Limitations & Future Work

  • Annotation quality: The positive-sample acceptance rate of 90.1% falls below the 97.7% for negative samples, indicating that the precision of positive-sample annotations requires further improvement.
  • Only 7 major lesion types are covered; CXR encompasses a broader range of fine-grained abnormalities.
  • Accuracy on lesion reasoning tasks (opacity → specific subtype) is relatively low at 75.1%.
  • The pipeline depends on three pretrained models (RadEdit, CXAS, YOLO); failure of any single model may degrade overall quality.
  • Validation is conducted solely on MIMIC-CXR; CXR style variation across institutions may limit generalizability.

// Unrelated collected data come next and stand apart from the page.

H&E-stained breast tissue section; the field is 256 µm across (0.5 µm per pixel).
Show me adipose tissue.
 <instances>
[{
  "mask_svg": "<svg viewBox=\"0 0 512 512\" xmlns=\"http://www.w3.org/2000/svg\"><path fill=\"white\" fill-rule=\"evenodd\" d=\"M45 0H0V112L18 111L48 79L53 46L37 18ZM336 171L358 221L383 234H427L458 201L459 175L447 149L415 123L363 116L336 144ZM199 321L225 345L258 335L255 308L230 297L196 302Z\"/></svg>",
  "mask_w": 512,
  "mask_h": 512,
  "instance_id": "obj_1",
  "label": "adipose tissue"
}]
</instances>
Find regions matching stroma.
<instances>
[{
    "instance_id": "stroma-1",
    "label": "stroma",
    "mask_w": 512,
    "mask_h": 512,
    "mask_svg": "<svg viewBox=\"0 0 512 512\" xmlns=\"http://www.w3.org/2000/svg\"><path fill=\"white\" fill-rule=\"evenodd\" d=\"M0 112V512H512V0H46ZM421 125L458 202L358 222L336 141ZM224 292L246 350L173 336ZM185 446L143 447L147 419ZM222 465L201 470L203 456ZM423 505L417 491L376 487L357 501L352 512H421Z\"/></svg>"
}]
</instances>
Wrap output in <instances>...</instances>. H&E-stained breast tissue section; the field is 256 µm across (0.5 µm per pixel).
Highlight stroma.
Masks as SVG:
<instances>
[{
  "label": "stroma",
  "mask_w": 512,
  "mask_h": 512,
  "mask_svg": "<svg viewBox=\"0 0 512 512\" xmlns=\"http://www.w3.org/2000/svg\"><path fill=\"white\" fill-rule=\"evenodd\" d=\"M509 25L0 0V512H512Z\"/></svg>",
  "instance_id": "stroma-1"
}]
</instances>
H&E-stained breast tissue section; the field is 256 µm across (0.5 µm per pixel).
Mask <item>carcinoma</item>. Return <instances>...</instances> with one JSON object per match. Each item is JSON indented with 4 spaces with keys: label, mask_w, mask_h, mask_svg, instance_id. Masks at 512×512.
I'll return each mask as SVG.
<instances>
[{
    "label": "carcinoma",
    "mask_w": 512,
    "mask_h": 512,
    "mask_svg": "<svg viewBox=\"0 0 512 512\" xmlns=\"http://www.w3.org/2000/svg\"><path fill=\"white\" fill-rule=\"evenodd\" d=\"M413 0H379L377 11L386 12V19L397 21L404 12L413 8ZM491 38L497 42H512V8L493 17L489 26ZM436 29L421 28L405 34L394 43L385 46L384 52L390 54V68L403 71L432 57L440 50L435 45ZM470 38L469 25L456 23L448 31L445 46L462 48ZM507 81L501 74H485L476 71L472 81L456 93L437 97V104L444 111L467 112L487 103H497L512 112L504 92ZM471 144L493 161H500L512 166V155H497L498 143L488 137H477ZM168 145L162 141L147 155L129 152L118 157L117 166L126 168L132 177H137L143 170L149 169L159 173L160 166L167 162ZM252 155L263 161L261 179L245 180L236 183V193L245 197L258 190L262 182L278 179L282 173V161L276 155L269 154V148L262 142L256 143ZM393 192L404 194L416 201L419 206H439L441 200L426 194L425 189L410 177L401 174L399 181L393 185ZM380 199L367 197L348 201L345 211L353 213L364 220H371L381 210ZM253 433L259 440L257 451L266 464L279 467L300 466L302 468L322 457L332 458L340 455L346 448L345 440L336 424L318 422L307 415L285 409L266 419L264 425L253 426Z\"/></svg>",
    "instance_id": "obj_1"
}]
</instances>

  • vs. BiomedParse: Although a medical-domain model, it only supports class-label prompts and cannot handle instruction-level inputs or null-target detection.
  • vs. RecLMIS: Requires users to provide expert-level descriptions (e.g., "bilateral pulmonary infection…"), imposing a high barrier to use.

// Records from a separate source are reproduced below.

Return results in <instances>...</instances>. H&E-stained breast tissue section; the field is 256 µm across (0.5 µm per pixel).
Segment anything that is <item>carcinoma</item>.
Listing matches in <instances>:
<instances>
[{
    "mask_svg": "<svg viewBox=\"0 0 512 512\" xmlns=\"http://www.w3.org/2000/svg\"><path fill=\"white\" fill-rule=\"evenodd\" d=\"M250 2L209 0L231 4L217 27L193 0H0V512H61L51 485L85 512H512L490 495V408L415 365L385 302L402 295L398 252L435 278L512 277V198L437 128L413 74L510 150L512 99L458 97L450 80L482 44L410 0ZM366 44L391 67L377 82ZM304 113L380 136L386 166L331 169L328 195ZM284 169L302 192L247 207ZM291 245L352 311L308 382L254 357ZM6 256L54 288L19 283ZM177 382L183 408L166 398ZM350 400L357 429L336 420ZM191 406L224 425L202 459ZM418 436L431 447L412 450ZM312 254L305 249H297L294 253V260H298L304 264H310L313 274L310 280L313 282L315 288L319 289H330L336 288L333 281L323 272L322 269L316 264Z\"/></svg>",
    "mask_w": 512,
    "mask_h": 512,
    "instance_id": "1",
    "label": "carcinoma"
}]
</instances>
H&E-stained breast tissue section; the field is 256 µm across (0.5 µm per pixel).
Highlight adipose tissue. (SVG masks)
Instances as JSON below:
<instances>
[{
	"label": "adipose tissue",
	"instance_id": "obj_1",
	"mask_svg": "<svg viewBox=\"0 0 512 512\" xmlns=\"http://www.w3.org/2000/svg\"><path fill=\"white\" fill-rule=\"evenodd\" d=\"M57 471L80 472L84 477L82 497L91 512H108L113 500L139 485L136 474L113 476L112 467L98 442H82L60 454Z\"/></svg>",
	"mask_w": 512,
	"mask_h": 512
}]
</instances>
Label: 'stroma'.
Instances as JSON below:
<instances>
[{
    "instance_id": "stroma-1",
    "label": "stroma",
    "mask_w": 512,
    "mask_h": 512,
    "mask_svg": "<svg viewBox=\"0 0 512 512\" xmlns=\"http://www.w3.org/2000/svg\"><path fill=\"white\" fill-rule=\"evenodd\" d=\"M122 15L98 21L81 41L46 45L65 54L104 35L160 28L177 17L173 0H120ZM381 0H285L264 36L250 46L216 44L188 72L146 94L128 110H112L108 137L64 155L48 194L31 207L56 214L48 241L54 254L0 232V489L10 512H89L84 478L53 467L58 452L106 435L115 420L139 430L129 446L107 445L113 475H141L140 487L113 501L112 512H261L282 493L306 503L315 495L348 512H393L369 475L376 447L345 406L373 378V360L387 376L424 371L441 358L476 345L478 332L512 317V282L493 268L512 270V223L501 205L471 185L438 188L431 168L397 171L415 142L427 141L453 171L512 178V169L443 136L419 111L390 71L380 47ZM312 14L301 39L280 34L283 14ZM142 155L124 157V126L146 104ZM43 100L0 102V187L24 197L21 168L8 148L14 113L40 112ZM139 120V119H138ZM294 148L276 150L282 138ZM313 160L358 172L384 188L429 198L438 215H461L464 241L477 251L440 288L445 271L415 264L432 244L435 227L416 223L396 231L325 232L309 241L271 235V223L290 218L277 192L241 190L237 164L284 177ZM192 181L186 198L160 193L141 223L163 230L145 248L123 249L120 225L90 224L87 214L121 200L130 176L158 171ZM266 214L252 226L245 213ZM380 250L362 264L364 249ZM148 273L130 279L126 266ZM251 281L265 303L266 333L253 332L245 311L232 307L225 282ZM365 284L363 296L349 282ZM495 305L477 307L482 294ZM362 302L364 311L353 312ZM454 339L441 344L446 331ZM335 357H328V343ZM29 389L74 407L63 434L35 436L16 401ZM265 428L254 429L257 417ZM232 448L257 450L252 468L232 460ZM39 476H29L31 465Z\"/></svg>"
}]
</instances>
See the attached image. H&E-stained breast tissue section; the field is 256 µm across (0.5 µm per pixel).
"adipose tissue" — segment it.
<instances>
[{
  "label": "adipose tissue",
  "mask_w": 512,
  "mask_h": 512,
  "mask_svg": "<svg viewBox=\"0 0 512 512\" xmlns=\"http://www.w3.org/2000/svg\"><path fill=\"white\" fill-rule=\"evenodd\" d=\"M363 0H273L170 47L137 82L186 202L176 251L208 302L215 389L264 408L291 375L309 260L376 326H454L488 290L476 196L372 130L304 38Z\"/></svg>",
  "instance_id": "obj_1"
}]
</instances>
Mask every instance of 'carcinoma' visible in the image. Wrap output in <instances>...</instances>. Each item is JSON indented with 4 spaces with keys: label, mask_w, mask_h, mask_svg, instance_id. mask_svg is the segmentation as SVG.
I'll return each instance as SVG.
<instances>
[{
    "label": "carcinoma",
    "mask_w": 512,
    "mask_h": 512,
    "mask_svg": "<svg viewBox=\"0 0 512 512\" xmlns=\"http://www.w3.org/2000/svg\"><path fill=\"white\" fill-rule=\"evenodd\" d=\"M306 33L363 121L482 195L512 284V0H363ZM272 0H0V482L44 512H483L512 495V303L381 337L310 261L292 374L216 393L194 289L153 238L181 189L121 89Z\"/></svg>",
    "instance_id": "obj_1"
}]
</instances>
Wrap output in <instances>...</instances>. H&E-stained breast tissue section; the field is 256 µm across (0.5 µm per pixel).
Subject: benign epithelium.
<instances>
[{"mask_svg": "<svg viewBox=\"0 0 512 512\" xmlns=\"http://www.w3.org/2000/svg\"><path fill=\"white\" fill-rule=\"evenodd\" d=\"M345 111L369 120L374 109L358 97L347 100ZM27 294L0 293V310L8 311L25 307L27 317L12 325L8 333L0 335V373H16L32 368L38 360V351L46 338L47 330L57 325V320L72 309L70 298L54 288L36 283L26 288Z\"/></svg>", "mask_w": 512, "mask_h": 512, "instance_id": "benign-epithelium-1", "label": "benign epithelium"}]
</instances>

  • vs. LISA: ROSALIA is built on the LISA architecture, but fine-tuning on MIMIC-ILS boosts performance from 8.3% to 71.2%, demonstrating the critical importance of task-specific data.

Rating

  • Novelty: ⭐⭐⭐⭐ Both the fully automatic dataset construction pipeline and the ILS task formulation are innovative.
  • Experimental Thoroughness: ⭐⭐⭐⭐ Multiple baselines, per-lesion evaluation, and expert quality validation are provided, though cross-dataset generalization experiments are absent.
  • Writing Quality: ⭐⭐⭐⭐ The problem definition is clear, the pipeline is described in detail, and figures and tables are comprehensive.
  • Value: ⭐⭐⭐⭐⭐ The dataset scale and the public release of code and data offer high practical value to the community.